Immer wieder tauchen Erinnerungsbilder vor ihrem inneren Auge auf, werden vom Film dann visualisiert. Echte Erinnerungen vermischen sich mit Vagem und
Phantasiertem. Kann Jo den Erinnerungen trauen? Ihrem kleinen Bruder sagt Jo zwar einmal: »Leon, when we grow up, we forget things«, macht sich diesen Satz aber selber nicht zu eigen.
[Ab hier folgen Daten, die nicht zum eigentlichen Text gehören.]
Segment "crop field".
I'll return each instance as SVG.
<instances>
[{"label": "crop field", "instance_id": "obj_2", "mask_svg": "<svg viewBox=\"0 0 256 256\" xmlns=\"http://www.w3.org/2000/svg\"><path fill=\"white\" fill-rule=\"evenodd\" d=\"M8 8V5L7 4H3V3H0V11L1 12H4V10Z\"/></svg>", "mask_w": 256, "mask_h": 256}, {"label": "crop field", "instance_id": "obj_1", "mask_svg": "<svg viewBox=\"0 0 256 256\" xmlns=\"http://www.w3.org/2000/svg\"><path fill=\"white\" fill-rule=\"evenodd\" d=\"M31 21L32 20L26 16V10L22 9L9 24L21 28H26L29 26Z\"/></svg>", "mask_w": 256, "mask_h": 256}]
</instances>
Was allmählich herauskommt: Joana hat Schuldgefühle, denn sie bildet sich ein, am Verschwinden ihres Vaters mit schuld zu sein. Deslembro ist autobiographisch, vorher hat die Regisseurin (Jahrgang 1965) eine Doku über ihren Vater gemacht, der ein Militanter war. Deslembro macht das historische und politische Reale auf originelle Art zu seinem Gegenstand und mischt dabei einen dokumentarischen Realismus mit exzellenter Inszenierung der Kinderdarsteller und künstlerischer Ambition. Castros hervorragender Film über die Frage, wie Erinnerung funktioniert, ist klug wie sinnlich, eine Meditation über das Wesen des Erinnerns. Und ein Portrait des Erwachsenwerdens in Zeiten der Revolution.
+ + +
Dazu gehören auch die moralischen Vorhaltungen der Kinder, die man nicht teilen muss, um sie zu verstehen. Die Kinder sind fed up mit der Revolution, sagen den Eltern »Fuck the revolution«, »Fuck class struggle!«
Aber auch Jos Mutter will nicht wirklich akzeptieren, als der Stiefvater verkündet, dass er in den Untergrund in sein Heimatland Chile (noch unter dem faschistischen Diktator Augusto Pinochet) gehen will: »Du wirst sterben«, sagt sie ihm. »Es gibt keine andere
Option«, antwortet er. Sie: »Es gibt immer eine andere Option.«
+ + +
Wer diesen Film sieht, und in etwa im Alter der Regisseurin/der Hauptfigur ist, dürfte sich zwangsläufig fragen: »Was würde meine Mutter sagen? Anstelle der Mutter und mehr noch der Großmutter-Figur. Und was würde sie tun? In der Zeit des deutschen Herbstes zumindest gab es ja in Westdeutschland auch Eltern, die sinngemäß sagten: ›Wenn mein Kind so etwas tun würde (wie die RAF), dann hätte ich keine Tochter mehr.‹
Es sind die Mütterfiguren, die in diesen vielen
Filmen über Frauen, mit mehreren weiblichen Hauptfiguren, vor allem in Frage gestellt werden.«
+ + +
Eine interessante Programmierung, die beiden Highlights der ersten vier Tage – Roma von Alfonso Cuarón und Yorgos Lanthimos The Favourite – direkt hinter den Reinfällen des ersten Tages zu programmieren, allerdings nicht so smart, wie Marco Müller es gemacht hätte, dessen Programmierung zwar thematische oder stilistische Brücken schlug und ein kreatives Durcheinander schuf, in dem die Filme sich gegenseitig befruchteten.